The downsides to using LetsEncrypt is that it’s a free program that obfuscates your online intentions. However, that also means it’s a free tool for hackers to hide their treasure chests of evil goodies. Google has started to notice this and is flagging some of the LetsEncrypt certificates, so chrome might tell your website visitors that you use a suspicious TLS certificate. I haven’t seen proof of that, but infosec friends warn me of this. It’s also limited to 6 month certificates, they expired pretty fast. All you need to do in order to fix this is re-run the command from above, but it’s still maintenance that needs to be accounted for. I’m sure there’s one or more sysadmins out there that have written a bash script or cron job to do just that.

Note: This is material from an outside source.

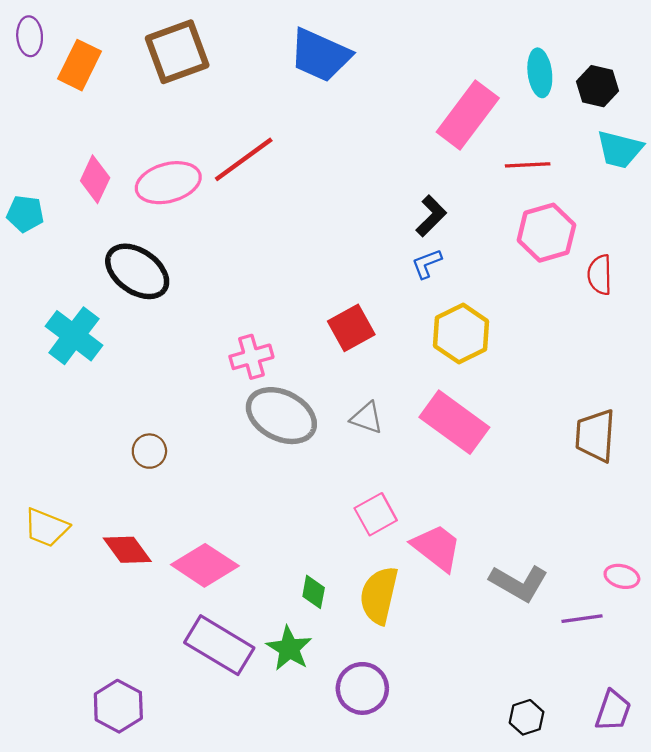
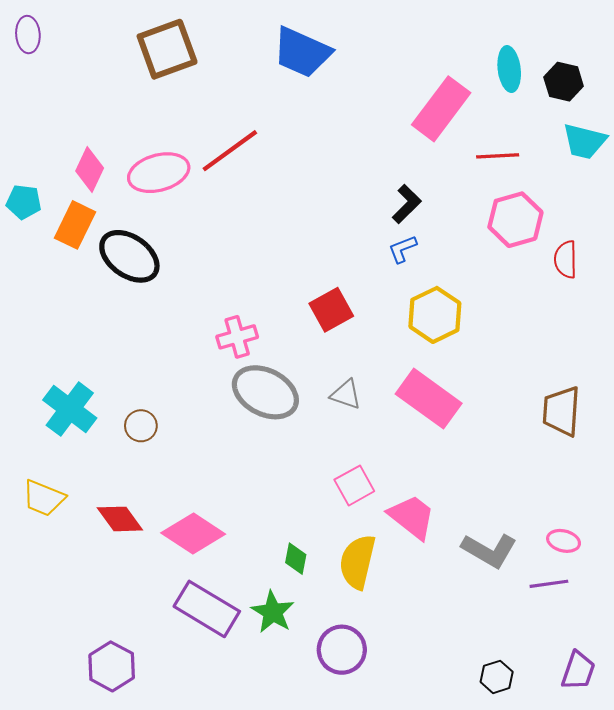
orange rectangle: (80, 65) -> (75, 225), moved
cyan cross: (74, 336) -> (70, 409), moved
pink ellipse: (622, 576) -> (564, 541), moved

There are a few ways to test servers for TLS. You can use free labs provided online, like Qualys SSL labs. Another option is to use tools like OWASP’s O-Saft. If you are a sysadmin or just love to play in the console; bughunter recently blogged about a bash script that uses OpenSSL to check websites for TLS. I’ve used all three and it really comes down to what you’re looking for. All can confirm if you have it installed correctly, Qualys will give you a report card. O-Saft will give you some detailed information. Bughunter’s Bash Script will give you a list of all the available ciphers on that server.
What TLS doesn’t solve
TLS isn’t a cure for cancer, but it is important. While TLS provides connection encryption, it doesn’t equal trust, validation, or security. TLS makes it harder for hackers on the network to see what packets you’re sending, however it’s still possible for them to do a man in the middle (MITM) attack. There are additional ways to prevent that like disabling TLS renegotiation and enforcing HSTS. TLS isn’t a replacement for a good implementation of user authorization or input validation. For example, TLS can’t stop a user from using SQL injection to drop your database tables if they can bypass authentication and impersonate one of your users. Their injections will just be encrypted as it comes flying towards your database. Just because a site has TLS doesn’t mean it should also be automatically trusted. Don’t give a site your SSN or credit card just because you see a lock in the URL window.
Here’s a quick wrap up. SSL is old, don’t use it. TLS encrypts regular website traffic and makes it safer. Everyone should use encryption so the few that need it don’t get singled out. 128 bits of security is ideal. Installing TLS is easy with LetsEncrypt, it’s not a perfect fit and there are downsides but it’s a quick start. Test your TLS make sure it works. I hope you liked this blog post, I really enjoy this topic and will probably be doing a presentation on it at Misec in the coming months. I’ll be learning more and revising this as I do, please reach out to me if you have any advice.